Strong bases are substances that completely dissociate in water, meaning they break apart into ions completely.
Examples include NaOH (sodium hydroxide), KOH (potassium hydroxide), and LiOH (lithium hydroxide).
When these compounds dissolve, they produce hydroxide ions \( (\text{OH}^-) \), contributing to the solution's basicity.
For instance, if you have \( 1.0 \times 10^{-2} \text{ M NaOH} \), it dissociates fully to give \( 1.0 \times 10^{-2} \text{ M OH}^- \).
This complete dissociation is a key factor when calculating pH and pOH for solutions with strong bases.
Knowing the concentration of the base allows you to directly find the concentration of \( \text{OH}^- \) ions, simplifying the calculation process.
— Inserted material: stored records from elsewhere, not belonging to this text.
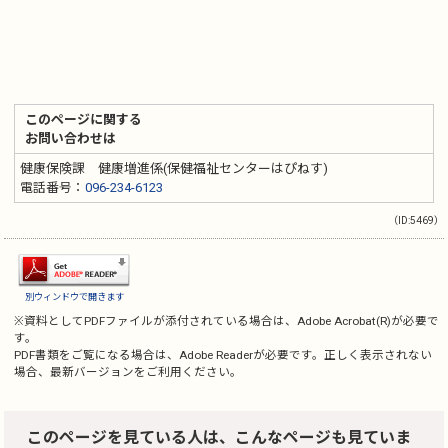
このページに関する
お問い合わせは
健康保険課 健康増進係(保健福祉センターはぴねす)
電話番号：
096-234-6123
（ID:5469）
別ウィンドウで開きます
※資料としてPDFファイルが添付されている場合は、
Adobe Acrobat(R)
が必要で
す。
PDF書類をご覧になる場合は、
Adobe Reader
が必要です。正しく表示されない
場合、最新バージョンをご利用ください。
このページを見ている人は、こんなページも見ていま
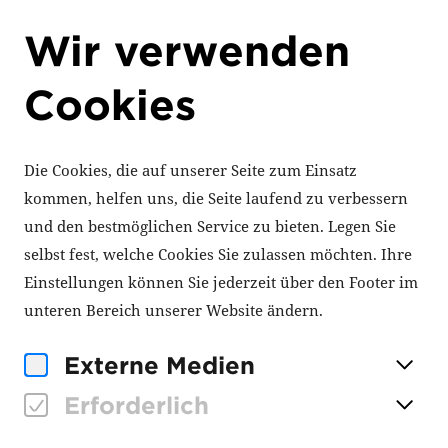
Wir verwenden
Cookies
‹ Zur Aktuelles-Übersicht
24. Juni 2025
Die Cookies, die auf unserer Seite zum Einsatz
Energieberatung
kommen, helfen uns, die Seite laufend zu verbessern
Nichtwohngebäude,
und den bestmöglichen Service zu bieten. Legen Sie
Anlagen, Systeme
selbst fest, welche Cookies Sie zulassen möchten. Ihre
Einstellungen können Sie jederzeit über den Footer im
unteren Bereich unserer Website ändern.
Die Energieberatung für
Externe Medien
Nichtwohngebäude, Anlagen und
Erforderlich
Systemen ist eine durch das Bundesamt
logarithmic functions in chemistry

Logarithmic functions play a crucial role in chemistry, especially in calculating pH and pOH.
The common logarithm (log base 10) is used to convert concentrations of ions into a more manageable scale.
The logarithm of a number tells you the power to which 10 must be raised to get that number.
For example, \( \text{log}(10^{-2}) = -2 \).
When calculating pOH, this concept helps compress large ranges of values into a smaller, understandable scale.
Using the formula \[ \text{pOH} = -\text{log}[\text{OH}^-] \], you apply negative logarithms to express concentrations of \( \text{OH}^- \) ions in a simpler form.
This makes interpreting and comparing the acidity or basicity of different solutions straightforward.

acid-base equilibrium

Acid-base equilibrium refers to the balance between acidic and basic species in a solution.
In any aqueous solution, water naturally dissociates into hydrogen ions \( (\text{H}^+) \) and hydroxide ions \( (\text{OH}^-) \).
The product of their concentrations is constant at a given temperature and expressed as \[ \text{Kw} = [\text{H}^+][\text{OH}^-] \].
At 25°C, \( \text{Kw} \) is \( 1.0 \times 10^{-14} \).
Using this relation, you derive the equation connecting pH and pOH: \[ \text{pH} + \text{pOH} = 14 \].
This shows that if you know the pOH of a solution, you can always find the pH by subtracting pOH from 14.
Balancing these values helps understand whether a solution is acidic or basic and to what extent.
For strong bases, which dissociate completely, calculating pH from pOH becomes a straightforward task using the equilibrium relationship.